Re: [virtio-comment] Re: virtio member device provisioning get/set and virtio child device life cycle mixing not needed

["Zhu, Lingshan" <lingshan.zhu@intel.com>]

On 6/29/2023 10:23 AM, Parav Pandit wrote:
> > From: Zhu, Lingshan <lingshan.zhu@intel.com>
> > Sent: Wednesday, June 28, 2023 10:18 PM
>
> > > So msix provisioning via AQ is fine. VF can expose new MSIX capability post
> > reconfiguration via AQ.
> > It is the guest to config MSIX of an assigned VF by writing to MSIX capability.
> > However host owns the AQ, means host can modify the MSIX config even when
> > guest operational running.
> Host can do many things not just MSIX config.
> Host is not supposed modify the config.
>
> In some OS MSI-X actual values are not even written by the guest...

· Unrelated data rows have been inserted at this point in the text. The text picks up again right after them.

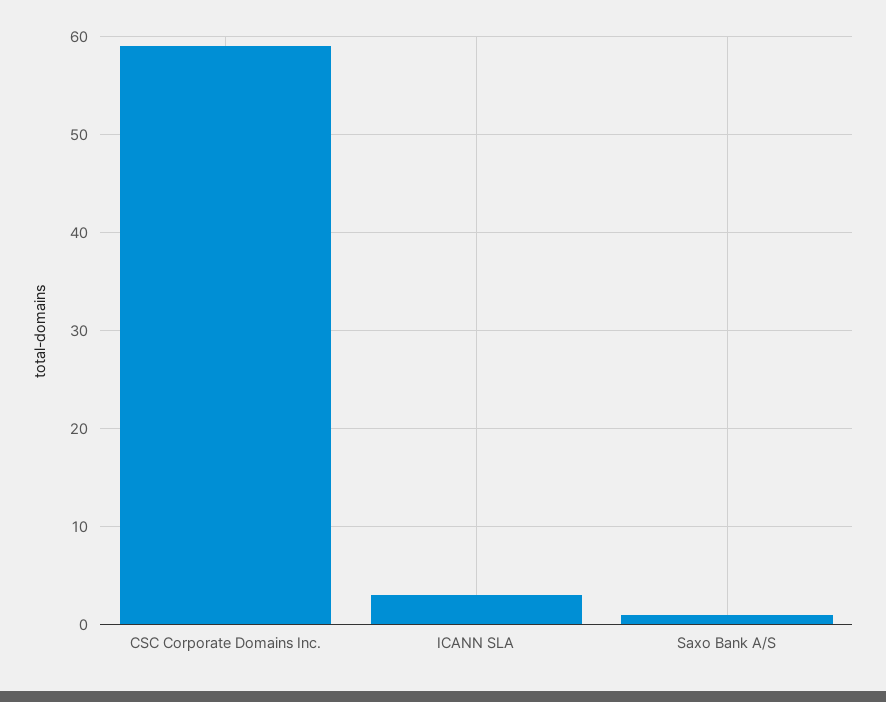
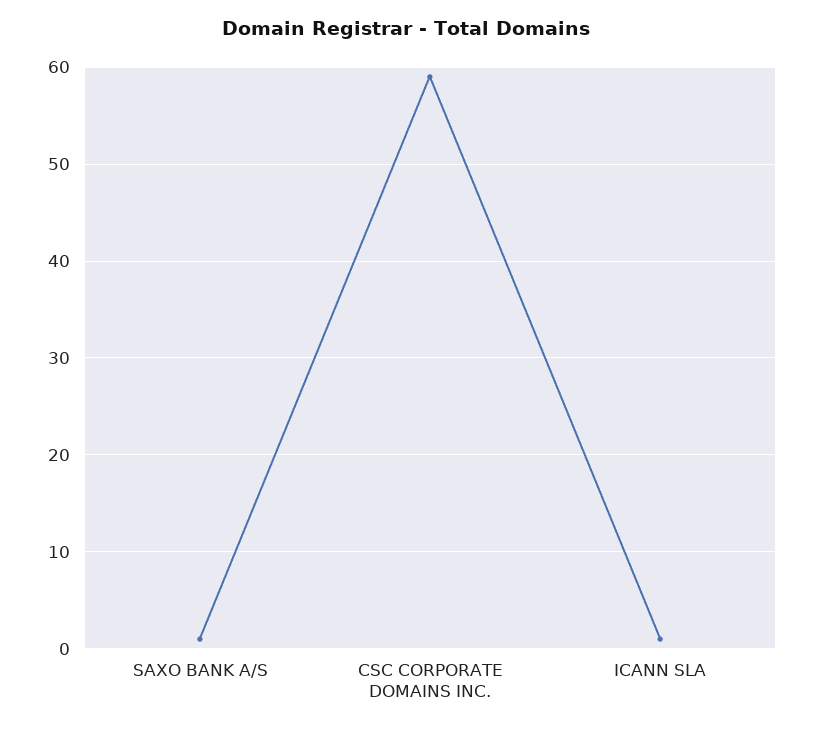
  {
    "CSC Corporate Domains Inc.": 59,
-   "ICANN SLA": 3,
+   "ICANN SLA": 1,
    "Saxo Bank A/S": 1
  }

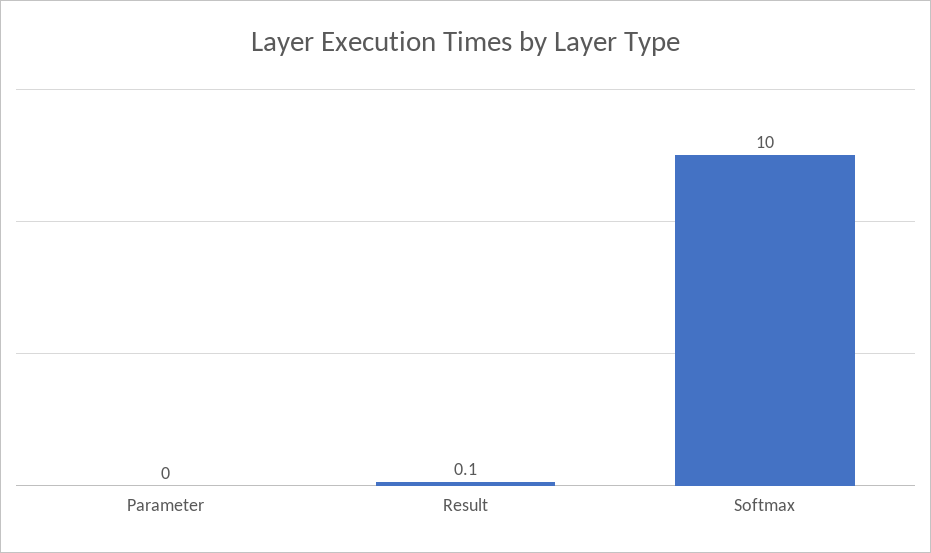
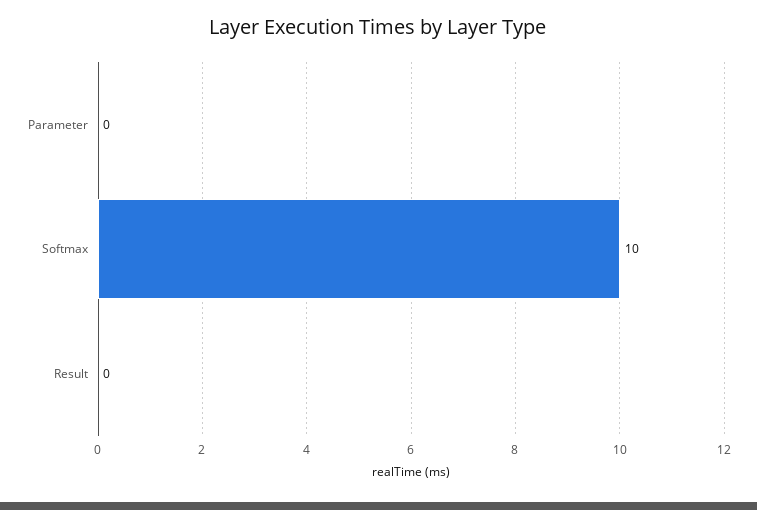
  {
    "Parameter": 0,
-   "Result": 0.1,
+   "Result": 0,
    "Softmax": 10
  }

yest, current host stack is not perfect.
So lets resolve these issues first rather than introduce new attack surface.
> > A new synchronization mechanism? Trap accesses to MSIX cap? Ban access of
> > MSIX through AQ after DRIVER_OK?
> > Do you have any detailed information about how to prevent the conflicts like
> > this?
> A hypervisor is a trusted entity to not mess with the VF.
> A hypervisor can go to an extreme to even do PCI FLR while guest is running..
>
> So no need to go to the extreme.
>
> When hypervisor is untrusted in relatively far future, when a VF is put in some secure enclave and locked hypervisor will not such access.
> At that point large part will be covered.
There can be other malicious software and a hypervisor may compromise. I 
still think we should resolve the issues first.